An information war waged by merchants and missionaries at Canton : the Society for the Diffusion of Useful Knowledge in China, 1834-1839
Date of Issue2012
School of Humanities and Social Sciences
This paper explores the efforts and impact of the Society for the Diffusion of Useful Knowledge in China (1834–1839), which existed during the five years before the First Opium War. It contends that the Society represented a third form of British engagement with the Chinese, alongside the diplomatic attempts of 1793 and 1816, and the military conflict of 1839–1842. The Society waged an ‘information war’ to penetrate the information barrier that the Qing had established to contain European trade and missions. The foreigners in Canton believed they were barred from further access to China because the Chinese had no information on the true character of the Europeans.

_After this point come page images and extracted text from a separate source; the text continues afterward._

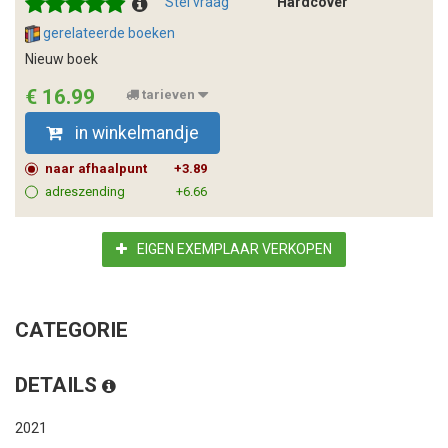
Stel vraag
Hardcover
gerelateerde boeken
Nieuw boek
€ 16.99
tarieven
in winkelmandje
naar afhaalpunt
+3.89
adreszending
+6.66
EIGEN EXEMPLAAR VERKOPEN
CATEGORIE
DETAILS
2021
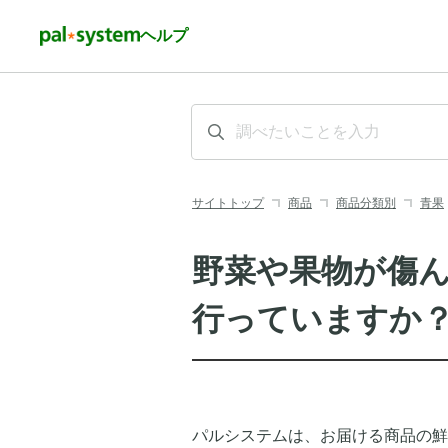
ヘルプ
サイトトップ
商品
商品分類別
青果
野菜や果物が傷
行っていますか
パルシステムは、お届ける商品の鮮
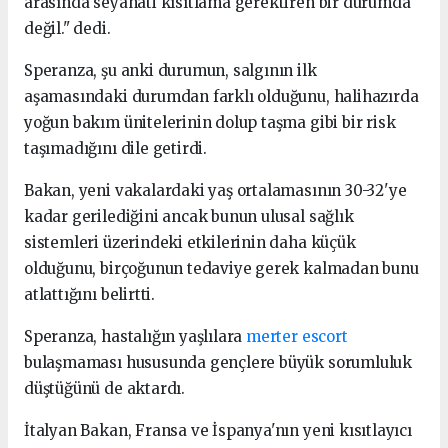
arasında seyahati kısıtlama gerektiren bir durumda
değil." dedi.
Speranza, şu anki durumun, salgının ilk
aşamasındaki durumdan farklı olduğunu, halihazırda
yoğun bakım ünitelerinin dolup taşma gibi bir risk
taşımadığını dile getirdi.
Bakan, yeni vakalardaki yaş ortalamasının 30-32'ye
kadar gerilediğini ancak bunun ulusal sağlık
sistemleri üzerindeki etkilerinin daha küçük
olduğunu, birçoğunun tedaviye gerek kalmadan bunu
atlattığını belirtti.
Speranza, hastalığın yaşlılara
merter escort
bulaşmaması hususunda gençlere büyük sorumluluk
düştüğünü de aktardı.
İtalyan Bakan, Fransa ve İspanya'nın yeni kısıtlayıcı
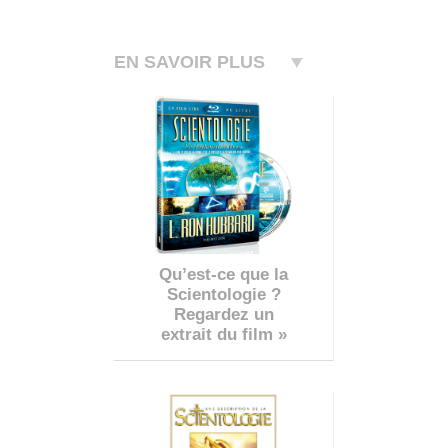
EN SAVOIR PLUS
Qu’est-ce que la
Scientologie ?
Regardez un
extrait du film »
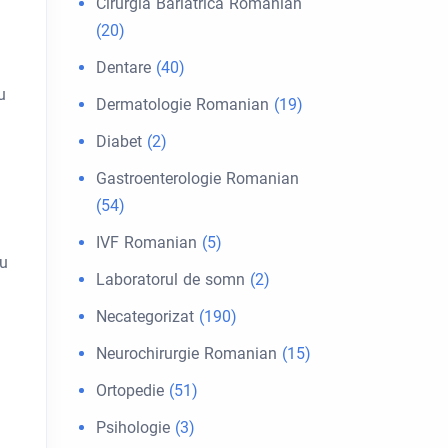
Cirurgia Bariátrica Romanian
(20)
Dentare
(40)
u
Dermatologie Romanian
(19)
Diabet
(2)
Gastroenterologie Romanian
(54)
IVF Romanian
(5)
iu
Laboratorul de somn
(2)
Necategorizat
(190)
Neurochirurgie Romanian
(15)
Ortopedie
(51)
Psihologie
(3)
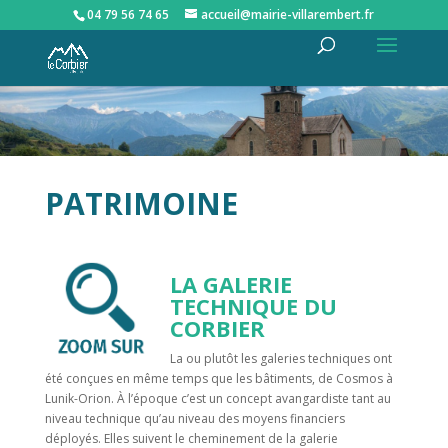
04 79 56 74 65
accueil@mairie-villarembert.fr
PATRIMOINE
LA GALERIE
TECHNIQUE DU
CORBIER
La ou plutôt les galeries techniques ont
été conçues en même temps que les bâtiments, de Cosmos à
Lunik-Orion. À l’époque c’est un concept avangardiste tant au
niveau technique qu’au niveau des moyens financiers
déployés. Elles suivent le cheminement de la galerie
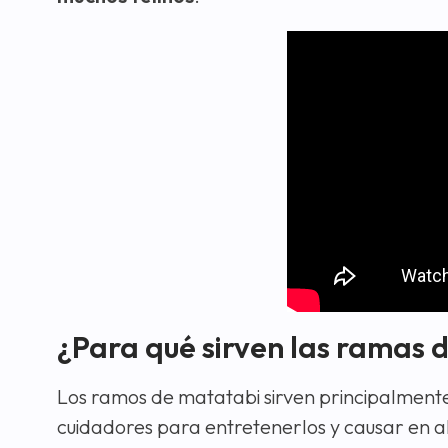
¿Para qué sirven las ramas 
Los ramos de matatabi sirven principalmente 
cuidadores para entretenerlos y causar en a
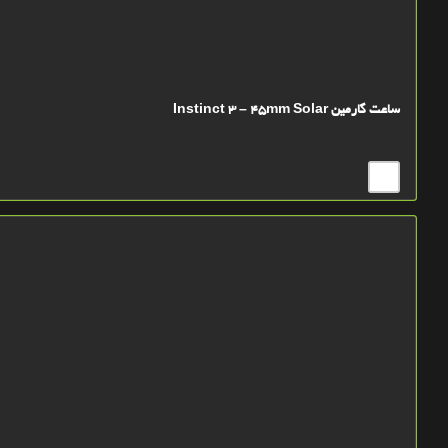
ساعت گارمین Instinct 3 – 45mm Solar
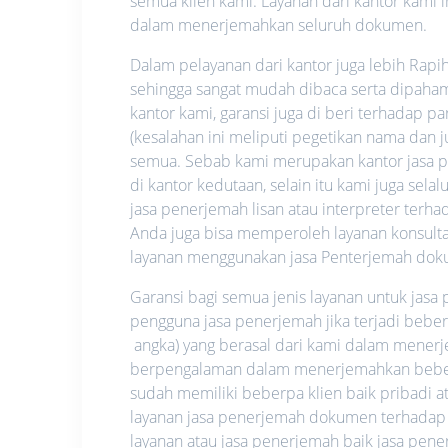
semua klien kami. Layanan dari kantor kami i
dalam menerjemahkan seluruh dokumen.
Dalam pelayanan dari kantor juga lebih Rapi
sehingga sangat mudah dibaca serta dipahami.
kantor kami, garansi juga di beri terhadap p
(kesalahan ini meliputi pegetikan nama dan
semua. Sebab kami merupakan kantor jasa pe
di kantor kedutaan, selain itu kami juga se
jasa penerjemah lisan atau interpreter ter
Anda juga bisa memperoleh layanan konsultas
layanan menggunakan jasa Penterjemah dok
Garansi bagi semua jenis layanan untuk jas
pengguna jasa penerjemah jika terjadi bebe
angka) yang berasal dari kami dalam mene
berpengalaman dalam menerjemahkan beberap
sudah memiliki beberpa klien baik pribadi
layanan jasa penerjemah dokumen terhadap
layanan atau jasa penerjemah baik jasa pe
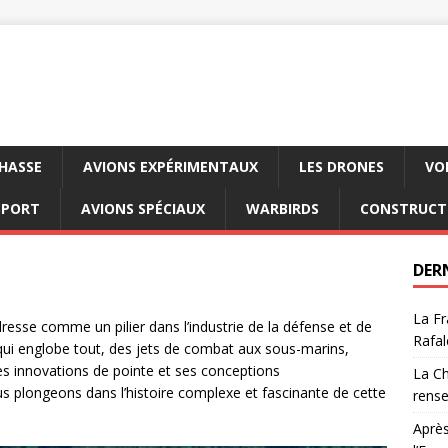
CHASSE
AVIONS EXPÉRIMENTAUX
LES DRONES
VO
SPORT
AVIONS SPÉCIAUX
WARBIRDS
CONSTRUCT
DER
La Fr
resse comme un pilier dans l’industrie de la défense et de
Rafal
qui englobe tout, des jets de combat aux sous-marins,
es innovations de pointe et ses conceptions
La Ch
s plongeons dans l’histoire complexe et fascinante de cette
rens
Après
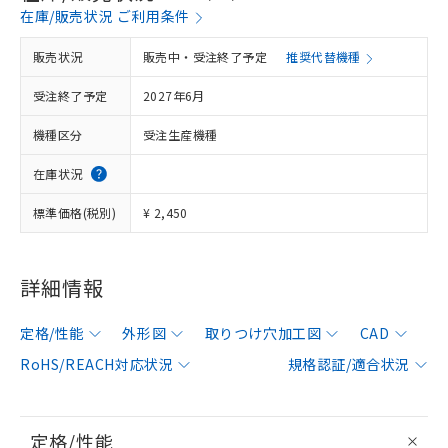
在庫/販売状況 ご利用条件
販売状況
販売中・受注終了予定
推奨代替機種
受注終了予定
2027年6月
機種区分
受注生産機種
在庫状況
標準価格(税別)
¥ 2,450
詳細情報
定格/性能
外形図
取りつけ穴加工図
CAD
RoHS/REACH対応状況
規格認証/適合状況
定格/性能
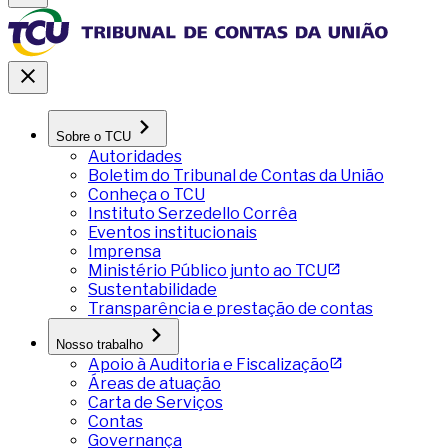
Sobre o TCU
Autoridades
Boletim do Tribunal de Contas da União
Conheça o TCU
Instituto Serzedello Corrêa
Eventos institucionais
Imprensa
Ministério Público junto ao TCU
Sustentabilidade
Transparência e prestação de contas
Nosso trabalho
Apoio à Auditoria e Fiscalização
Áreas de atuação
Carta de Serviços
Contas
Governança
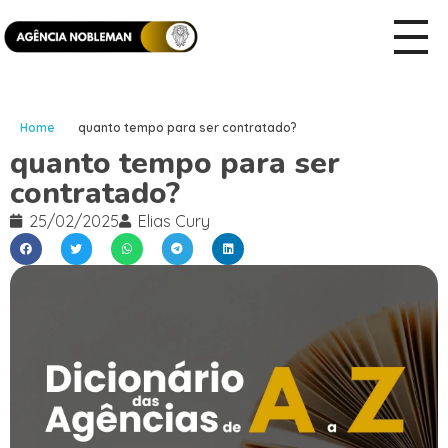
Home
quanto tempo para ser contratado?
quanto tempo para ser
contratado?
25/02/2025
Elias Cury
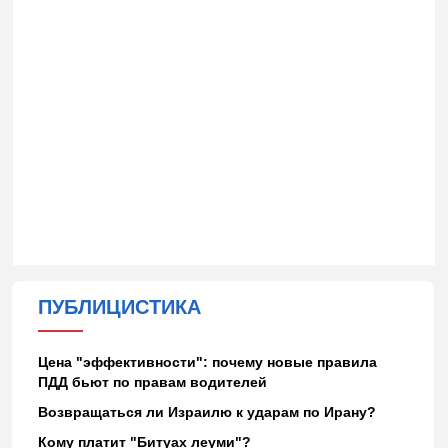
ПУБЛИЦИСТИКА
Цена "эффективности": почему новые правила
ПДД бьют по правам водителей
Возвращаться ли Израилю к ударам по Ирану?
Кому платит "Битуах леуми"?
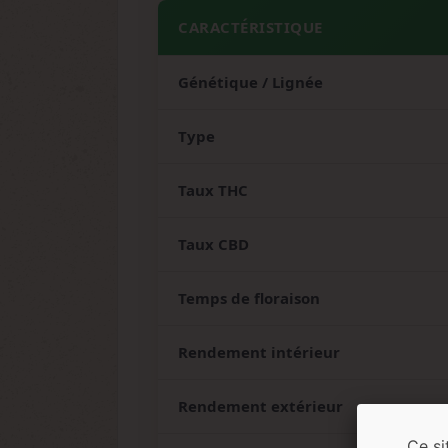
CARACTÉRISTIQUE
Génétique / Lignée
Type
Taux THC
Taux CBD
Temps de floraison
Rendement intérieur
Rendement extérieur
Ce si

Thus, they prepared ‘intellectual artillery’ in the form of Chinese language publications, especially on world geography, to distribute among the Chinese, in the hope that this effort would familiarize the Chinese with the science and art of Westerners and thereby cultivate respect and a welcoming atmosphere. The war metaphor was conceived, and the information war was waged, in the periphery of the British informal empire in Canton, but it contributed to the conceptualization of war against China, both in Canton and in Britain, in the years before actual military action. Behind the rhetoric of war and knowledge diffusion in Canton, lay a convergence of interests between merchants and missionaries, which drove both to employ information and military power to further their shared aim of opening China up for trade and proselytizing.